▶ **Your goal**
Which lines of the data contain the string "basic"? Copy every one.

▶ **Supplied information**

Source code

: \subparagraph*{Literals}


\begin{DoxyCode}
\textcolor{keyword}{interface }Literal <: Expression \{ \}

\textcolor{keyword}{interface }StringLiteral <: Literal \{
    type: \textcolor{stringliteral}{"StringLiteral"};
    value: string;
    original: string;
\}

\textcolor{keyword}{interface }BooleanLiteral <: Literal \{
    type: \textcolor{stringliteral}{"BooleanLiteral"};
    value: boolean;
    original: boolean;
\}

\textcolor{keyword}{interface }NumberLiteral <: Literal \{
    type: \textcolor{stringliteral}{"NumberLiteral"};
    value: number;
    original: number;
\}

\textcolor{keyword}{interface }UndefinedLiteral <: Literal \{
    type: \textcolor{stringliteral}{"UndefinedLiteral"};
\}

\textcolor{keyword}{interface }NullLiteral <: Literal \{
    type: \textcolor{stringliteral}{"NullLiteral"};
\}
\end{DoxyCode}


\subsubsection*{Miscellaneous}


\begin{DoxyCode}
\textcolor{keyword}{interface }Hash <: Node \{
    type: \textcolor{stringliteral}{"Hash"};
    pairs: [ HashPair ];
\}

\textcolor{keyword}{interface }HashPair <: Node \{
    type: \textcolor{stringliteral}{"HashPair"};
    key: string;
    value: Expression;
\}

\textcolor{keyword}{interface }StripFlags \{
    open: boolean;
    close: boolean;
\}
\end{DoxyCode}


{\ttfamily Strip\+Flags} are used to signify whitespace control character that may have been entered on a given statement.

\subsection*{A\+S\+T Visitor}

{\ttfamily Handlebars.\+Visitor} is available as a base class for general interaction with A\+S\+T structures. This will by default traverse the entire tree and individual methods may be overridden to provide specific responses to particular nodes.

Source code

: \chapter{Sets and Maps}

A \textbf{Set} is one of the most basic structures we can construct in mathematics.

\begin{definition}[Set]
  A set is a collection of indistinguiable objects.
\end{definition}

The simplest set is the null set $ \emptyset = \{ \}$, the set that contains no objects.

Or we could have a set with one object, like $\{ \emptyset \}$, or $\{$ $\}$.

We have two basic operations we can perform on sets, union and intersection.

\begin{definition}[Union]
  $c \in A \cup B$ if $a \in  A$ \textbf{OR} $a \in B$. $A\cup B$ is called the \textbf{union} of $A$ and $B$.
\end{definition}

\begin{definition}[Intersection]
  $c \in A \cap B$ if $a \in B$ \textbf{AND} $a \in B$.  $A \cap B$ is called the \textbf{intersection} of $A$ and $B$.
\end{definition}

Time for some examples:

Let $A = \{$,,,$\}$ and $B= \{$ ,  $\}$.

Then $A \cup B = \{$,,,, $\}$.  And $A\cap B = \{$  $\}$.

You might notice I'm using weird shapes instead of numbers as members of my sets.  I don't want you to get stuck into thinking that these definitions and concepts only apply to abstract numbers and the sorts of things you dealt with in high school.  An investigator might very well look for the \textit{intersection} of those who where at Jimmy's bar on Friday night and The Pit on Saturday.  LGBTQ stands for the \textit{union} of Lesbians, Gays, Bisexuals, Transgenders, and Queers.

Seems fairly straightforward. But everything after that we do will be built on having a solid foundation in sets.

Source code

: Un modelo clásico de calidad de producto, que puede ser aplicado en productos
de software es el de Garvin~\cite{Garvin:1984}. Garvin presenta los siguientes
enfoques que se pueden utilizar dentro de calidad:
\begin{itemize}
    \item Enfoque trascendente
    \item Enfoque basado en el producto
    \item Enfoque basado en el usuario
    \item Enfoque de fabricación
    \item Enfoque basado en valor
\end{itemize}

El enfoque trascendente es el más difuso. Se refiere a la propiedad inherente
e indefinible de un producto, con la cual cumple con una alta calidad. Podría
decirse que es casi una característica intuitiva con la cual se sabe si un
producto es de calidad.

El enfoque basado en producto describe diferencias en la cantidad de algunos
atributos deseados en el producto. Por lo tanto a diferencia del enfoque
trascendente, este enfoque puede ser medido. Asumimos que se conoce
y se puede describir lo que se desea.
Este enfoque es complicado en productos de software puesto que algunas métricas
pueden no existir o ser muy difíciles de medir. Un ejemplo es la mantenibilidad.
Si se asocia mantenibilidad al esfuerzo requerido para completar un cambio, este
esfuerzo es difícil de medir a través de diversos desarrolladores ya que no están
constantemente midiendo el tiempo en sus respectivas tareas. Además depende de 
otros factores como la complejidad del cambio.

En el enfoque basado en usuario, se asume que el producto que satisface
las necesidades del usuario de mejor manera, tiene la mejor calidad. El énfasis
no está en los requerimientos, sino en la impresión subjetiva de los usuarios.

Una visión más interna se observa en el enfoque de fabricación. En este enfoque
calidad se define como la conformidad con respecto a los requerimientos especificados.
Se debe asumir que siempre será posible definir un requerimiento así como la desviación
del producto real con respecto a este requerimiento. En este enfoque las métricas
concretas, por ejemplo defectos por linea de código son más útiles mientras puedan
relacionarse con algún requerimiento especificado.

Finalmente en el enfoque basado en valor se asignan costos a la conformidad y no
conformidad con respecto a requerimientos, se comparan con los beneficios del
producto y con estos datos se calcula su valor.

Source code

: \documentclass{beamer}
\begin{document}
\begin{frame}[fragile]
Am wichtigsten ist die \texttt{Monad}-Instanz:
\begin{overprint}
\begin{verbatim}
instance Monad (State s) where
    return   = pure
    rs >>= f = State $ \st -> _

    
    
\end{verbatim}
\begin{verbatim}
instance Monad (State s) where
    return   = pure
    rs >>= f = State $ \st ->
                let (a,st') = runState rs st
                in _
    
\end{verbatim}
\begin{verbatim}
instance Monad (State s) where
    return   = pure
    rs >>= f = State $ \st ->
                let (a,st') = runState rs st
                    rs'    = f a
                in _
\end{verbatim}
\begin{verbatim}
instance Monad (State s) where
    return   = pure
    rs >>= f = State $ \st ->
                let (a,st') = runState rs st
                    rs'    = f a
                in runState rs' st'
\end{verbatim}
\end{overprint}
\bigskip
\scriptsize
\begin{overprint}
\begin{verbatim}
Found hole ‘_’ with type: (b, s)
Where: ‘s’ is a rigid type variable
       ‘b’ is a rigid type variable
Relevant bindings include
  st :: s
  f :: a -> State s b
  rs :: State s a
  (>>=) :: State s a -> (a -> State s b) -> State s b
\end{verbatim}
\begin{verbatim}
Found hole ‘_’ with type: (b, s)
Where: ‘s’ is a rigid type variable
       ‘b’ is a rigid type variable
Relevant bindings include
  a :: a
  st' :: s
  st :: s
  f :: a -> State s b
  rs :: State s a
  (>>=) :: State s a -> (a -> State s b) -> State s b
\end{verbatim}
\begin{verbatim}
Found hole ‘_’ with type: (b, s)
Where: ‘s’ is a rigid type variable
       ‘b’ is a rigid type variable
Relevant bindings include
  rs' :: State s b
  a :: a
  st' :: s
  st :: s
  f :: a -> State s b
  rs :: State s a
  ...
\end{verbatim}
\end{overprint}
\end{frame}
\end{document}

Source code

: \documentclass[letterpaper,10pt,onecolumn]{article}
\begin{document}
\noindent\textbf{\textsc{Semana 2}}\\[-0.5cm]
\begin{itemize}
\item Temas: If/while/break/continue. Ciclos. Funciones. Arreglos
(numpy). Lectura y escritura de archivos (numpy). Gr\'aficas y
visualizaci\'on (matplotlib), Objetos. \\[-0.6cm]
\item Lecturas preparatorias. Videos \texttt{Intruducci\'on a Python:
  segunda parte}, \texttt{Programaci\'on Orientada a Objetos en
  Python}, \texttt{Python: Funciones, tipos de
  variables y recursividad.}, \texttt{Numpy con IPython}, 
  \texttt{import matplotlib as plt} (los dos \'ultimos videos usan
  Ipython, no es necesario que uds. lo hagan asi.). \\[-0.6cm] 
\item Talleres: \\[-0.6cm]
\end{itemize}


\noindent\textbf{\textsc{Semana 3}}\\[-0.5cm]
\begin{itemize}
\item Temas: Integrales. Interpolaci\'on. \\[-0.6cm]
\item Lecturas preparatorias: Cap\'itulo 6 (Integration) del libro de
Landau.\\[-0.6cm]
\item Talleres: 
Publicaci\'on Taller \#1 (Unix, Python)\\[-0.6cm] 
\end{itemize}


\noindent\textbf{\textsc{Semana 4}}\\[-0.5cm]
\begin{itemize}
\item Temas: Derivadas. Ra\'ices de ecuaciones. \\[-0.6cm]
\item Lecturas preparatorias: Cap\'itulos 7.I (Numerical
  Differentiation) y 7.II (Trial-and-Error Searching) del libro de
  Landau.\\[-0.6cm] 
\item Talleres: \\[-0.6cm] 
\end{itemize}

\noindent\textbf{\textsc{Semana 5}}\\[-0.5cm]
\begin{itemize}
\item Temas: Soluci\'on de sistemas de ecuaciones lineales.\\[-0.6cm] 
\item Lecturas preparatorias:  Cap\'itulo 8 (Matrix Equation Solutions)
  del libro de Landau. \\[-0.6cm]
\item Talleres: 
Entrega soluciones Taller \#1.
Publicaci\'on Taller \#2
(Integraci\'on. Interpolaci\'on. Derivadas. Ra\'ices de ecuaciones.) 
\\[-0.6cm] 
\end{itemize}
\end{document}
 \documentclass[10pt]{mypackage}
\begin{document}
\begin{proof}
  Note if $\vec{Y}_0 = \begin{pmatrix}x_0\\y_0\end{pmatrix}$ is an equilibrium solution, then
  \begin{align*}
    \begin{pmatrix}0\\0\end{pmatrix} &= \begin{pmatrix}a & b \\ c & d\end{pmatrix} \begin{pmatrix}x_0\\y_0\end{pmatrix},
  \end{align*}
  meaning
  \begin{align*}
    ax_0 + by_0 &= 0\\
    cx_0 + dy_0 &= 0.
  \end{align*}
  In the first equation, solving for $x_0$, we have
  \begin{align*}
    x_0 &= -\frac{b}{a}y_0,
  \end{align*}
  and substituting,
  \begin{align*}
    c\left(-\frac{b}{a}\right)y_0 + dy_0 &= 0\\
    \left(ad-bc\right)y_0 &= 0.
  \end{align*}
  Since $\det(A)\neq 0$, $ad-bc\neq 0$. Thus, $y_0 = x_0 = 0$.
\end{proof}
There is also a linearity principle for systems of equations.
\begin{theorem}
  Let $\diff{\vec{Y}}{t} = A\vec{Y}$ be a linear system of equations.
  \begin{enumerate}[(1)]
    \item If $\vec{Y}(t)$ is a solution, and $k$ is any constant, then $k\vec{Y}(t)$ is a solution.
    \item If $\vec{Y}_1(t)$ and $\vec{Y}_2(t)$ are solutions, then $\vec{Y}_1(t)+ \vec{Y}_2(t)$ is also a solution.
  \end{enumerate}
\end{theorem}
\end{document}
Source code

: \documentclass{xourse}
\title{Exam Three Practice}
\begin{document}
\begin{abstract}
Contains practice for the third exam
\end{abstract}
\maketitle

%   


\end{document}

▶ **Written reply**
A \textbf{Set} is one of the most basic structures we can construct in mathematics.
We have two basic operations we can perform on sets, union and intersection.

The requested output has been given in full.